(Stored items)
================================

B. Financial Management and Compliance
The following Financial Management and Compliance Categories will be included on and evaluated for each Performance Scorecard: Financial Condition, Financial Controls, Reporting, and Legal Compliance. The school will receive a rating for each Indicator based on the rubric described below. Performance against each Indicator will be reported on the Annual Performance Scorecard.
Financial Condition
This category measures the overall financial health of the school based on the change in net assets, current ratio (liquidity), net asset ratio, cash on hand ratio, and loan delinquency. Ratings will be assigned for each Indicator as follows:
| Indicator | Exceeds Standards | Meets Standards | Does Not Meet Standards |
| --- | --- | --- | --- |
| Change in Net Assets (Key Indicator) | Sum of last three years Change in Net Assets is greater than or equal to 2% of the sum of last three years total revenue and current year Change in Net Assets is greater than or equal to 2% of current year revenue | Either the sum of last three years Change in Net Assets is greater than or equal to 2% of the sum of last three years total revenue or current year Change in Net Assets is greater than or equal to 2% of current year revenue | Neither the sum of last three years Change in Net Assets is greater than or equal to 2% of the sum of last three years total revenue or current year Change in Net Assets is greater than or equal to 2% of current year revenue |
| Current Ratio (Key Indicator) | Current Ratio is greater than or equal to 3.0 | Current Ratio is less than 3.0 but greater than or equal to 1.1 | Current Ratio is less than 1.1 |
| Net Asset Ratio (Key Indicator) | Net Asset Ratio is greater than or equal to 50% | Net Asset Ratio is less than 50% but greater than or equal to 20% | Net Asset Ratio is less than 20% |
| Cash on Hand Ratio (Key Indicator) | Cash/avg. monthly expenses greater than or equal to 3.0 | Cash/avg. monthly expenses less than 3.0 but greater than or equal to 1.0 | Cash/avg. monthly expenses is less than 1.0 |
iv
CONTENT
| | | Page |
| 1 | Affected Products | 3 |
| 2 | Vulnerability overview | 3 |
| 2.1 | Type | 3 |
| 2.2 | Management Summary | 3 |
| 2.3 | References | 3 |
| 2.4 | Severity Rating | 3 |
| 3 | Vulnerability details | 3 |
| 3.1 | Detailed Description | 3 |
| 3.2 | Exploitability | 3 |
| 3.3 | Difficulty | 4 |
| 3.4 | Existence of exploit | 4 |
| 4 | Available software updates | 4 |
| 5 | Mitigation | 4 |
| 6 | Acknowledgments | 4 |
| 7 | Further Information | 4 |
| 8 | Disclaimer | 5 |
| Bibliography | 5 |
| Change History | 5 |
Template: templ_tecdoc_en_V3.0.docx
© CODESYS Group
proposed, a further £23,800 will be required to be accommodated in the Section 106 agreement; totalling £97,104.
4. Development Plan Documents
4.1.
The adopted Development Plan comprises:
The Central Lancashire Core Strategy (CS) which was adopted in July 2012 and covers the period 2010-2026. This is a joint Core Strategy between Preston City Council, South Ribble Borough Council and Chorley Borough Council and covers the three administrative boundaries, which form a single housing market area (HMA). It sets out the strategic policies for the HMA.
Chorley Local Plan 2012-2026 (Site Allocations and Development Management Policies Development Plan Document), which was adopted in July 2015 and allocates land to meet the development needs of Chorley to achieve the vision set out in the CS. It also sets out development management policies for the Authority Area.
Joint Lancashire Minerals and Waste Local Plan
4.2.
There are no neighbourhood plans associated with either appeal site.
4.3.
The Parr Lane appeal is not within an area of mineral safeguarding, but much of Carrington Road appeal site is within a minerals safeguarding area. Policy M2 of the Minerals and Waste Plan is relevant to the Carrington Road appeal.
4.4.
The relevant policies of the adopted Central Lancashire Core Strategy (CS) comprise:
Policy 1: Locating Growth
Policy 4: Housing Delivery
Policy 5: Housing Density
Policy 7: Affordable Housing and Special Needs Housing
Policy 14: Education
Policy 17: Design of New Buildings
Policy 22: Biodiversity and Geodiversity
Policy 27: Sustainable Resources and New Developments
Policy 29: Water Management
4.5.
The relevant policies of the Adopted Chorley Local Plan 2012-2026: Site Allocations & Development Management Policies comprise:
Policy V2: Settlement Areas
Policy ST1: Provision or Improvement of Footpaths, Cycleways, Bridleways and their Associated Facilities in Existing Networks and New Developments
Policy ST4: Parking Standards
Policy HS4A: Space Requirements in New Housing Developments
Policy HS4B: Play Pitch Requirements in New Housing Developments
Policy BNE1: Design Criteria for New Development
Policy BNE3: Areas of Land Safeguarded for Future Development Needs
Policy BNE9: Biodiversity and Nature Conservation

================================

--- Task instructions ---
Which lines run from the one holding "Acknowledgments | 4 |" through the one holding "Policy BNE1: Design" in the records above? Repeat them exactly, both included, and nothing more.

--- Solution ---
| 6 | Acknowledgments | 4 |
| 7 | Further Information | 4 |
| 8 | Disclaimer | 5 |
| Bibliography | 5 |
| Change History | 5 |
Template: templ_tecdoc_en_V3.0.docx
© CODESYS Group
proposed, a further £23,800 will be required to be accommodated in the Section 106 agreement; totalling £97,104.
4. Development Plan Documents
4.1.
The adopted Development Plan comprises:
The Central Lancashire Core Strategy (CS) which was adopted in July 2012 and covers the period 2010-2026. This is a joint Core Strategy between Preston City Council, South Ribble Borough Council and Chorley Borough Council and covers the three administrative boundaries, which form a single housing market area (HMA). It sets out the strategic policies for the HMA.
Chorley Local Plan 2012-2026 (Site Allocations and Development Management Policies Development Plan Document), which was adopted in July 2015 and allocates land to meet the development needs of Chorley to achieve the vision set out in the CS. It also sets out development management policies for the Authority Area.
Joint Lancashire Minerals and Waste Local Plan
4.2.
There are no neighbourhood plans associated with either appeal site.
4.3.
The Parr Lane appeal is not within an area of mineral safeguarding, but much of Carrington Road appeal site is within a minerals safeguarding area. Policy M2 of the Minerals and Waste Plan is relevant to the Carrington Road appeal.
4.4.
The relevant policies of the adopted Central Lancashire Core Strategy (CS) comprise:
Policy 1: Locating Growth
Policy 4: Housing Delivery
Policy 5: Housing Density
Policy 7: Affordable Housing and Special Needs Housing
Policy 14: Education
Policy 17: Design of New Buildings
Policy 22: Biodiversity and Geodiversity
Policy 27: Sustainable Resources and New Developments
Policy 29: Water Management
4.5.
The relevant policies of the Adopted Chorley Local Plan 2012-2026: Site Allocations & Development Management Policies comprise:
Policy V2: Settlement Areas
Policy ST1: Provision or Improvement of Footpaths, Cycleways, Bridleways and their Associated Facilities in Existing Networks and New Developments
Policy ST4: Parking Standards
Policy HS4A: Space Requirements in New Housing Developments
Policy HS4B: Play Pitch Requirements in New Housing Developments
Policy BNE1: Design Criteria for New Development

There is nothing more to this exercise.